__Text to read__.

# Loading

> Data loading utilities

In [1]:
#| default_exp loading

In [14]:
#| export
import pandas as pd
import fastcore.all as fc
from pathlib import Path
import re

In [20]:
# | export
def load_mir(src_dir):
    """
    Load MIR spectra of K spiked soil samples.
    
    Parameters:
    src_dir (Path-like object): Directory containing the spectra files.
    
    Returns:
    tuple: Tuple containing the array of absorbance values, 
           array of wavenumbers (columns), and array of sample names (rows).
    """
    pattern = r'-\d-\d$'
    fnames = [f for f in src_dir.ls() if re.search(pattern, f.stem)]
    
    dfs = [pd.read_csv(fname, header=None, names=['wavenumber', 'absorbance'])
           .query('649 < wavenumber < 4000')
           .assign(name=fname.stem) for fname in fnames]
    
    df_combined = pd.concat(dfs).pivot_table(values='absorbance', index='name', columns='wavenumber')
    
    return df_combined.values, df_combined.columns.values, df_combined.index.values.astype('U')


For example:

In [21]:
# |eval: false
src_dir = Path().home() / 'pro/data/k-spiking/mir'
X, wavenumbers, names = load_mir(src_dir)

In [22]:
# | export
def load_nir(fname):
    """
    Load NIR spectra of K spiked soil samples.
    
    Parameters:
    fname (str or Path-like object): File name or path of the Excel file.
    
    Returns:
    tuple: Tuple containing the array of spectral values, 
           array of wavenumbers (columns), and array of sample names (rows).
    """
    df = pd.read_excel(fname, sheet_name='Results', index_col='Sample ID')
    df.index.name = 'name'
    df.columns.name = 'wavenumber'
    
    return df.values, df.columns.values, df.index.values.astype('U')

For example:

In [23]:
# |eval: false
fname = Path().home() / 'pro/data/k-spiking/nir/2023-12-8 _FT-NIR-K-spiked soil.xlsx'
X, wavenumbers, names = load_nir_kex_spike(fname)

In [24]:
#| hide
import nbdev; nbdev.nbdev_export()

__Task details__.
Transcribe the part of the data loading notebook that begins at the words "return df.values, df.columns.values, df.index.values.astype('U')" and stops after "names = load_nir_kex_spike(fname)".

__Material provided__.
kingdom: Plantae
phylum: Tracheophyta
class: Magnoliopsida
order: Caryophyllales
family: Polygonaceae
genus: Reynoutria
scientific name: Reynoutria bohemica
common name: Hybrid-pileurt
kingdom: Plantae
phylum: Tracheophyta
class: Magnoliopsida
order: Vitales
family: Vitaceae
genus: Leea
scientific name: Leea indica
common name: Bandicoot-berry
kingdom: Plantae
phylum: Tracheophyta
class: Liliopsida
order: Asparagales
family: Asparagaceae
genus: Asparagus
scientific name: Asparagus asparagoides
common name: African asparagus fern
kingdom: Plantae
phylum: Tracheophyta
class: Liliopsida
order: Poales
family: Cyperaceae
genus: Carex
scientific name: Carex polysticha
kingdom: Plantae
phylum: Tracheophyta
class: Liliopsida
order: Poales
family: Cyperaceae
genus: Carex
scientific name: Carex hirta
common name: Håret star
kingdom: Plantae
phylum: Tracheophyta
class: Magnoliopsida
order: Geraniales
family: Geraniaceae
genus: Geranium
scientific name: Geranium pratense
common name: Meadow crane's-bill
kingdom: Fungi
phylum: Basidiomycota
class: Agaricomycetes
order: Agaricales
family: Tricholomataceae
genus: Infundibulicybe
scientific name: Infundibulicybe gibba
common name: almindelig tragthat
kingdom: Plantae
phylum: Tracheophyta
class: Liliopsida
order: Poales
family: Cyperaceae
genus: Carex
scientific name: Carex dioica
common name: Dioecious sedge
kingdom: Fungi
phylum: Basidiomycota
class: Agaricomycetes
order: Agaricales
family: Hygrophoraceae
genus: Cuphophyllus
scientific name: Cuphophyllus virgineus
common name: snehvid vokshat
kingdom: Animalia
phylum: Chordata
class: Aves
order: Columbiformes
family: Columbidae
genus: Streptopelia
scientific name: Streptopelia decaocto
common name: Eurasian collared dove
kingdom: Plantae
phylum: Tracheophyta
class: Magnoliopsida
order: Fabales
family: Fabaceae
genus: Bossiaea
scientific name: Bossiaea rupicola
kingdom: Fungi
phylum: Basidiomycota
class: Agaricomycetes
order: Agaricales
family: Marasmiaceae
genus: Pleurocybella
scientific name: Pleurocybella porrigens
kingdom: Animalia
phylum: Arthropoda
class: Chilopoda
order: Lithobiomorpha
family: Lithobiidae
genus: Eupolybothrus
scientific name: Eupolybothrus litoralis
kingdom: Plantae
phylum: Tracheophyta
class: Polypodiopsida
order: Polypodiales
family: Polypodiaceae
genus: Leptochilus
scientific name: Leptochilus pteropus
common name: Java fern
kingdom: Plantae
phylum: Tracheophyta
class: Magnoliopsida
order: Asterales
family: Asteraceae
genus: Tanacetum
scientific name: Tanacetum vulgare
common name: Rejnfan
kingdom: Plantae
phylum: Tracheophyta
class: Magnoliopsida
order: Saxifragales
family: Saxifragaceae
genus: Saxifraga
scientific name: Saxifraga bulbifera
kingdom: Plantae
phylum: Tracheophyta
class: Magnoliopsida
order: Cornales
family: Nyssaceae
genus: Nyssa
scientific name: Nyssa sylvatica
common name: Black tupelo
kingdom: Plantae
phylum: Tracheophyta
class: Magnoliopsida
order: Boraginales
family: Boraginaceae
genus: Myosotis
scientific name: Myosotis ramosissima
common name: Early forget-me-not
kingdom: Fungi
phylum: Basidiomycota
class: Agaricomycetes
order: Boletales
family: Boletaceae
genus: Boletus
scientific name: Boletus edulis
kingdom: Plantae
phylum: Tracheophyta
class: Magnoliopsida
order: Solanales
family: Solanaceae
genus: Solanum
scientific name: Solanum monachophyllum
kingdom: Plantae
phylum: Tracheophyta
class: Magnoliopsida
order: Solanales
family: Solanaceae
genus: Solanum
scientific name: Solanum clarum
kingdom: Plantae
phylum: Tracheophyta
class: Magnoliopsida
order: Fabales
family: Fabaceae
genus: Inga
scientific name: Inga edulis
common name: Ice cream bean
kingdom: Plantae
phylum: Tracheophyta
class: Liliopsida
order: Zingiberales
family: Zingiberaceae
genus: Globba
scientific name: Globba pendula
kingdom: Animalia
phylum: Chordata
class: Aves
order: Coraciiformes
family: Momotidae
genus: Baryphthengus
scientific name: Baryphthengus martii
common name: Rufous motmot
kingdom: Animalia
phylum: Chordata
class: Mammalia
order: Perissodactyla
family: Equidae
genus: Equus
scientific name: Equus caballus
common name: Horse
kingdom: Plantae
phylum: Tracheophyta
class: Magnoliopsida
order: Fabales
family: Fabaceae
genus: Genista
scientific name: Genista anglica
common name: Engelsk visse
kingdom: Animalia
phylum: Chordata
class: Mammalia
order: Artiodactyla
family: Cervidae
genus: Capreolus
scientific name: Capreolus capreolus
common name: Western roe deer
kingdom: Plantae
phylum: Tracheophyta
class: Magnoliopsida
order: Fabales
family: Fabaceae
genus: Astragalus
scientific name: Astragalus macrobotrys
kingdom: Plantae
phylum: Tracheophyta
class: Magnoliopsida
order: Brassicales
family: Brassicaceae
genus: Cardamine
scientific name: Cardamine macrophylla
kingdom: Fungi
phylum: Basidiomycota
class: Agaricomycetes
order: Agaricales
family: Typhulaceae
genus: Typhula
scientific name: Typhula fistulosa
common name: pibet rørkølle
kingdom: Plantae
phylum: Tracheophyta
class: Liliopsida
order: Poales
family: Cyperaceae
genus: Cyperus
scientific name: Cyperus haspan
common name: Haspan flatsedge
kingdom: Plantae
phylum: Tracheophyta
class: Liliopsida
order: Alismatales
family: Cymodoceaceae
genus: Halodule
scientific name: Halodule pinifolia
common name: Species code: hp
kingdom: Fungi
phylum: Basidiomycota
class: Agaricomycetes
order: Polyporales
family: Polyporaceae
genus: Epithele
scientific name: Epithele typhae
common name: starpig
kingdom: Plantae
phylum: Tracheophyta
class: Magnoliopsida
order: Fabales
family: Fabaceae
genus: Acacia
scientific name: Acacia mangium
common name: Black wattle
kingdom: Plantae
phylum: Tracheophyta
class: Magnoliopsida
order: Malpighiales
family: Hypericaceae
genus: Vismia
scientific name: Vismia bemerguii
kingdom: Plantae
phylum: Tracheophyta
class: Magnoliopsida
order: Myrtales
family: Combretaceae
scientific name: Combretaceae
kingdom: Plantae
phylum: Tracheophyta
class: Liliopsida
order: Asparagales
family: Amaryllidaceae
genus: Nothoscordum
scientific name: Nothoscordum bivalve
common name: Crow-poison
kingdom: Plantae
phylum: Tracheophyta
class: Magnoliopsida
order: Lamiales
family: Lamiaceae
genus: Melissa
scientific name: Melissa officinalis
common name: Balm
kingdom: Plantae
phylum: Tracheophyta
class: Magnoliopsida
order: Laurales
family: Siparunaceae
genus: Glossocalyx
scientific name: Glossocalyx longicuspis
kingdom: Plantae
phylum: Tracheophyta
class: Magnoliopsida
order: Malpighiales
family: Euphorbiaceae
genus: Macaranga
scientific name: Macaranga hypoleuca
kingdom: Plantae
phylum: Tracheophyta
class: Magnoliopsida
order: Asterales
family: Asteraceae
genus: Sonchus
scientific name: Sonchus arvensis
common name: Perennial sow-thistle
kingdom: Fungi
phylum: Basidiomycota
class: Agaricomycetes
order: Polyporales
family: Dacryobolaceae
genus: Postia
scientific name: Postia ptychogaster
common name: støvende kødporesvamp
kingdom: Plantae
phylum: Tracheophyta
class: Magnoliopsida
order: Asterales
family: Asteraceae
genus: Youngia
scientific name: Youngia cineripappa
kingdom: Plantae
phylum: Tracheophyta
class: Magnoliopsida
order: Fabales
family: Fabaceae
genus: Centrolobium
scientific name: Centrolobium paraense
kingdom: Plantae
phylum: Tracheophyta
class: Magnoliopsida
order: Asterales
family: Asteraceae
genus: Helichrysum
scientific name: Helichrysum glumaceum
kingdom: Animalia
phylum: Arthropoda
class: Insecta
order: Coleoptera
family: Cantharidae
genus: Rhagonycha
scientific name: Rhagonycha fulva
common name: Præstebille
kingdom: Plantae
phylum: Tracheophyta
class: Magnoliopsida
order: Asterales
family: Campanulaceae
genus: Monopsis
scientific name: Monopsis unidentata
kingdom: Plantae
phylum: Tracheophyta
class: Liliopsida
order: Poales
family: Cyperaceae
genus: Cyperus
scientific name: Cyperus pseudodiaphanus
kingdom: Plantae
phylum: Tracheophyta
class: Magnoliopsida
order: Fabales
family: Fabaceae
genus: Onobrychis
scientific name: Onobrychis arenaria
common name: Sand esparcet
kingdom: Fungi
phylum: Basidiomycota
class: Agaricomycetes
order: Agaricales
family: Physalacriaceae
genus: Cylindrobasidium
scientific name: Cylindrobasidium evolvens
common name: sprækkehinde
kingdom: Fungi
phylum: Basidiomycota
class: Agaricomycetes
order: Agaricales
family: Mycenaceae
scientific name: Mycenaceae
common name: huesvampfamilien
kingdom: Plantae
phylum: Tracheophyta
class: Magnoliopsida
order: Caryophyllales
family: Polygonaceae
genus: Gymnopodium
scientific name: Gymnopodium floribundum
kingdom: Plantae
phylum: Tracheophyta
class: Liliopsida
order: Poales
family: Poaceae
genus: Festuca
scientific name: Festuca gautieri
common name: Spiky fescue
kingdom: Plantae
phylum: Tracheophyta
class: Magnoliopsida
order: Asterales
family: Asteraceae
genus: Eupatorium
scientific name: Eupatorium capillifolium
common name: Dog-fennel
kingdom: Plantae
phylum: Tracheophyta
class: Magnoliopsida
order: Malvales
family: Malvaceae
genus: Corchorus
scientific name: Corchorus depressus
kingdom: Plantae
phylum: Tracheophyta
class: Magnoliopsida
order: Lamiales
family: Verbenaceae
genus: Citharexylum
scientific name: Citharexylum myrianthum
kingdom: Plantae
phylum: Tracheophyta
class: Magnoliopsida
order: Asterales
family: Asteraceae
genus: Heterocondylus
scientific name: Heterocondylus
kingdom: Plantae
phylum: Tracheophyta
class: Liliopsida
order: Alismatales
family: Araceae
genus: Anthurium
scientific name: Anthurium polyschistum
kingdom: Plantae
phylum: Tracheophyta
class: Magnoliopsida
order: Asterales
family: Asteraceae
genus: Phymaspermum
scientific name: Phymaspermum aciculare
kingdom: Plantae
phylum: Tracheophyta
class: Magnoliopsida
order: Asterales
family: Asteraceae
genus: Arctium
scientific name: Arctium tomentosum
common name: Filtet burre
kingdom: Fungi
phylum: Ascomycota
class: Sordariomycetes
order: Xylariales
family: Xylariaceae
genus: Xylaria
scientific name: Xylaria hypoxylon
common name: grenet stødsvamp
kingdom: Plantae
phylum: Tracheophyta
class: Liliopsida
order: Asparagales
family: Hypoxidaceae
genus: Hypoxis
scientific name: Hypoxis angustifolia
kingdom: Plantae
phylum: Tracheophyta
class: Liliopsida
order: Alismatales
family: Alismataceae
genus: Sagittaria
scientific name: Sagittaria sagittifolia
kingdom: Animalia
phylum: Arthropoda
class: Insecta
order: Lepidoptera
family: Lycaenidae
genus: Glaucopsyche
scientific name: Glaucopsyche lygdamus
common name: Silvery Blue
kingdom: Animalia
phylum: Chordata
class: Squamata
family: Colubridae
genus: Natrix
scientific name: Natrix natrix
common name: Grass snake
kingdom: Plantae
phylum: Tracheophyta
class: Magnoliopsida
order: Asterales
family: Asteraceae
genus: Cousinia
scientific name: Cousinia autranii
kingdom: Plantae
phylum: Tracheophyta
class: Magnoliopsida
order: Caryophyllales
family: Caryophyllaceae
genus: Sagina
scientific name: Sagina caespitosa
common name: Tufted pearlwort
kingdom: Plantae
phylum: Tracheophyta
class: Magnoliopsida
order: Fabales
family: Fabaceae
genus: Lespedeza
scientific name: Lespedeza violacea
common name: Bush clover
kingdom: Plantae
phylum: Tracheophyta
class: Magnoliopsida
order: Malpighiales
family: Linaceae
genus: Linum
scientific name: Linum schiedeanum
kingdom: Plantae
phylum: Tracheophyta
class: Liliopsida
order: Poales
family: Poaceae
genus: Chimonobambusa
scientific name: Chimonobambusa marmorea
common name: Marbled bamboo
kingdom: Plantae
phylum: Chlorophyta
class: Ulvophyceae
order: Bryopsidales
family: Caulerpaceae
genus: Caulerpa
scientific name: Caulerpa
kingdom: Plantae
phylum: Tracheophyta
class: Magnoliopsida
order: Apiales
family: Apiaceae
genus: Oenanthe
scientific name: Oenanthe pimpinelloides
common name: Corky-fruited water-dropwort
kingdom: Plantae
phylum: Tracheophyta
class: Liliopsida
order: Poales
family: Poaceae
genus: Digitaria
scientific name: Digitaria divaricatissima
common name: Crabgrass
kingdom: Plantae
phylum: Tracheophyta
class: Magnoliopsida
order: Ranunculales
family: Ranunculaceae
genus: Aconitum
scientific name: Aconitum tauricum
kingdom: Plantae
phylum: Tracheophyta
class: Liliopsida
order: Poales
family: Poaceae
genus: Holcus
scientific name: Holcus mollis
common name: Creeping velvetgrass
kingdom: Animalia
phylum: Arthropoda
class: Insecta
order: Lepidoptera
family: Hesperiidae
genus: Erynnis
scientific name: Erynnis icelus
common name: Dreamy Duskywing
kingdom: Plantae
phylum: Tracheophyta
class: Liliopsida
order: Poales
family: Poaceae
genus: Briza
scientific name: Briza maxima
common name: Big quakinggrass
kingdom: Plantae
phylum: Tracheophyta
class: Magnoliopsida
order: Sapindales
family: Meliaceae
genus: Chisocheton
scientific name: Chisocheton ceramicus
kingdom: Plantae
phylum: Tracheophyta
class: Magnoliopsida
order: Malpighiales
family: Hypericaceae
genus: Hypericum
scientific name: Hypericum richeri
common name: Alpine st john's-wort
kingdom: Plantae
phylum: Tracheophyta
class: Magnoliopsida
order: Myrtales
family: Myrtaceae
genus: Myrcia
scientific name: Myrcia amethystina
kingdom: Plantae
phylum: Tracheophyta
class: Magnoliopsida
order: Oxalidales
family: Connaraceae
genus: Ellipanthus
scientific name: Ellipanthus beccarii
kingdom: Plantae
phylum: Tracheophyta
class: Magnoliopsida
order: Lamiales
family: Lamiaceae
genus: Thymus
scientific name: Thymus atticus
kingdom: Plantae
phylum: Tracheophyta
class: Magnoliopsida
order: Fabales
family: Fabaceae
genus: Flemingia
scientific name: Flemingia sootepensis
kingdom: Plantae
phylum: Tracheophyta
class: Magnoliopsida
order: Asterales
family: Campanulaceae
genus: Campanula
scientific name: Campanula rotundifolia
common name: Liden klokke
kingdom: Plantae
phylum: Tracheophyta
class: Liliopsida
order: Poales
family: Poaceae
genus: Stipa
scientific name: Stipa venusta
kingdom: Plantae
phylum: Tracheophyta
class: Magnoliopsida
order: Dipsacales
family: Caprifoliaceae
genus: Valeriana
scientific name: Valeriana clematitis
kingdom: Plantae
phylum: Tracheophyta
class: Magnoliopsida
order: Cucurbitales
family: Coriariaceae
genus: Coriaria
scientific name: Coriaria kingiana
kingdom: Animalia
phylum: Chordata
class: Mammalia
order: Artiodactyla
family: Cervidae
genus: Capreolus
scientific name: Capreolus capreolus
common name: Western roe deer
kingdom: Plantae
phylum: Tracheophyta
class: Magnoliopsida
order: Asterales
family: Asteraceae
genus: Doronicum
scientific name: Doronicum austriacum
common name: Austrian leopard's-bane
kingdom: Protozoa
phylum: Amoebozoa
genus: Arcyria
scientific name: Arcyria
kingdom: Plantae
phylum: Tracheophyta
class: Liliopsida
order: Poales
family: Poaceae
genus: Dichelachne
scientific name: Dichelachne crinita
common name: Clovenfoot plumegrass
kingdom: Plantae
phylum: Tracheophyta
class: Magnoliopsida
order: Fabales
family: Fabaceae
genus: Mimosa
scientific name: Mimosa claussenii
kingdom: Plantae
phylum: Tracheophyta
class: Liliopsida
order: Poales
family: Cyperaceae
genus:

__The completed task__.
return df.values, df.columns.values, df.index.values.astype('U')

For example:

In [23]:
# |eval: false
fname = Path().home() / 'pro/data/k-spiking/nir/2023-12-8 _FT-NIR-K-spiked soil.xlsx'
X, wavenumbers, names = load_nir_kex_spike(fname)